Magicienne

Il y a trente-quatre ans aujourd'hui, je voyais le jour. Le sept octobre. Le sept chanceux, le mois des sorcières, ça ne pouvait qu'être spectaculaire. C'est sur que de recevoir le nom magique Choquette ça vient avec de grands pouvoirs. J'ai découvert les miens rapidement, ils me sortaient littéralement par les yeux. La première fois que je me suis mise en colère, les ampoules de la cuisine se sont transformées en feux de bengale. Divertie, éblouie, ma colère s'est dissipée immédiatement, laissant place à la terreur dans le regard de mes frères spectateurs de la scène. Je ne savais pas encore parler, mais ma mère était ben fière. Après avoir ramassé le verre brisé, elle m'a prise dans ses bras en scandant "Ma fille n'est pas née pour une p'tite toast" (d'ailleurs, on est encore en train de débattre pour officiellement modifier l'adage du p'tit pain que j'avais grillé au passage, avec les lumières).




Avec les années, on a commencé à faire une liste de tout l'extraordinaire que j'avais reçu avec mon premier souffle. La première fois qu'on s'est rendu compte que j'étais invisible dans le noir, c'était en jouant une partie de cache-cache. Pendant que mon frère comptait, j'ai hurlé "JE VAIS ME CACHER DANS L'ARMOIRE DE LA CUISINE" (notez ici que l'esprit stratégique redoutable ne fait même pas partie de mes super pouvoirs, c'est venu en prime avec le reste). À la fin du compte à rebours, mon frère n'avait plus envie de jouer avec moi. Alors je suis restée dans le noir de l'armoire, complètement invisible, jusqu'à ce que je décide d'en sortir par moi-même parce qu'être invisible dans le noir, c'est long. Des fois. Surtout quand on espère être retrouvée avant que Passe-Partout commence.


Quelques semaines plus tard, j'ai découvert que j'avais la capacité de me téléporter. Tant que la distance ne dépassait pas le mètre, j'y arrivais en une seconde. J'ai même découvert que je pouvais faire bouger les objets qui se trouvaient à distance de main. C'était fabuleux. T'aurais du voir la face de mes frères quand ils ont compris qu'ils pouvaient me demander de leur apporter n'importe quoi, n'importe quand, pour ne pas avoir à se lever eux-même. Je pense que c'est à ce moment bien précis qu'ils ont compris que ça ne valait même pas l'effort d'essayer de s'arranger sans moi. Ma venue dans cette famille a changé les choses, pas à peu près.

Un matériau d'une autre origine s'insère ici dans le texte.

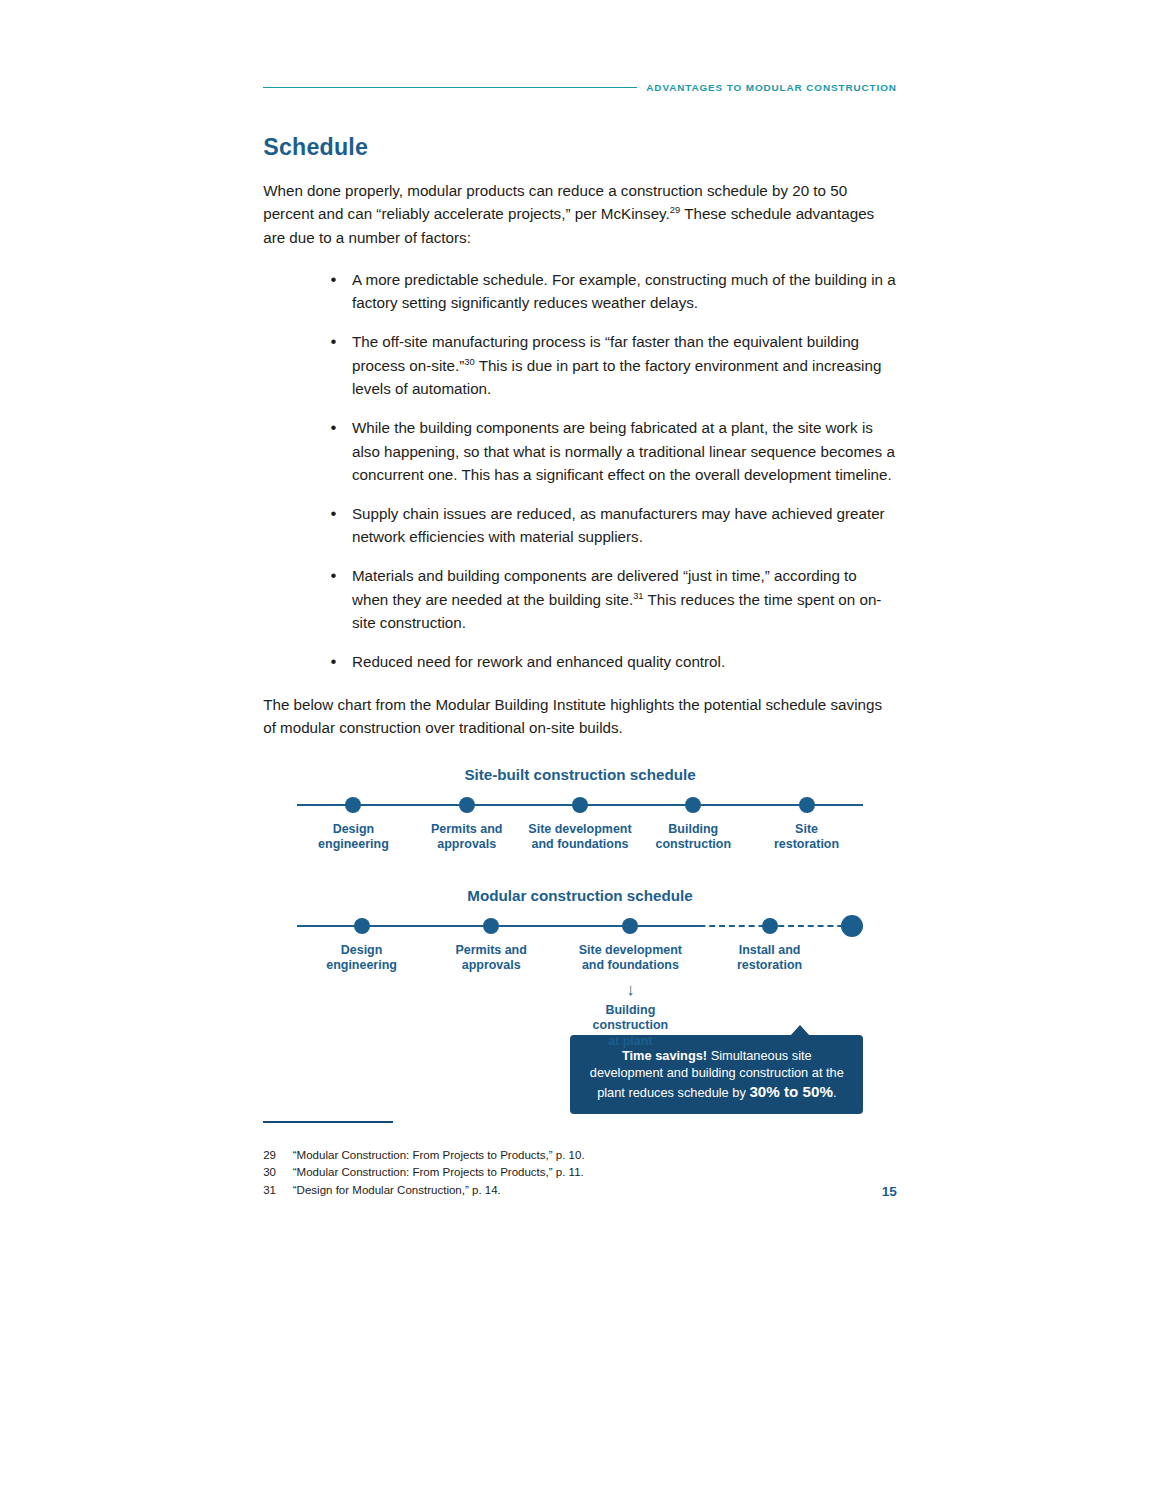Advantages to Modular Construction
Schedule
When done properly, modular products can reduce a construction schedule by 20 to 50 percent and can “reliably accelerate projects,” per McKinsey.29 These schedule advantages are due to a number of factors:
A more predictable schedule. For example, constructing much of the building in a factory setting significantly reduces weather delays.
The off-site manufacturing process is “far faster than the equivalent building process on-site.”30 This is due in part to the factory environment and increasing levels of automation.
While the building components are being fabricated at a plant, the site work is also happening, so that what is normally a traditional linear sequence becomes a concurrent one. This has a significant effect on the overall development timeline.
Supply chain issues are reduced, as manufacturers may have achieved greater network efficiencies with material suppliers.
Materials and building components are delivered “just in time,” according to when they are needed at the building site.31 This reduces the time spent on on-site construction.
Reduced need for rework and enhanced quality control.
The below chart from the Modular Building Institute highlights the potential schedule savings of modular construction over traditional on-site builds.
Site-built construction schedule
Design
engineering
Permits and
approvals
Site development
and foundations
Building
construction
Site
restoration
Modular construction schedule
Design
engineering
Permits and
approvals
Site development
and foundations
↓ Building
construction
at plant
Install and
restoration
Time savings! Simultaneous site development and building construction at the plant reduces schedule by 30% to 50%.
29“Modular Construction: From Projects to Products,” p. 10.
30“Modular Construction: From Projects to Products,” p. 11.
31“Design for Modular Construction,” p. 14.
15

J'arrivais même à lire dans l'avenir, en autant que ça soit pas trop loin devant. Chaque fois que de la visite arrivait chez moi, j'étais la première à dire "Grand-Papa pis Grand-Maman sont arrivés", alors que tous les autres l'ignoraient. Je m'assoyais près de la fenêtre du salon et j'arrivais à prédire l'avenir à chaque fois. Que ça soit mon oncle, ma tante ou les voisins, je voyais tout le monde débarquer à l'avance et je pouvais ainsi prévenir la maisonnée. Ça laissait tout juste le temps à mes frères de se mettre des culottes. Mes super pouvoirs ont sauvé leur orgueil moult fois, définitivement.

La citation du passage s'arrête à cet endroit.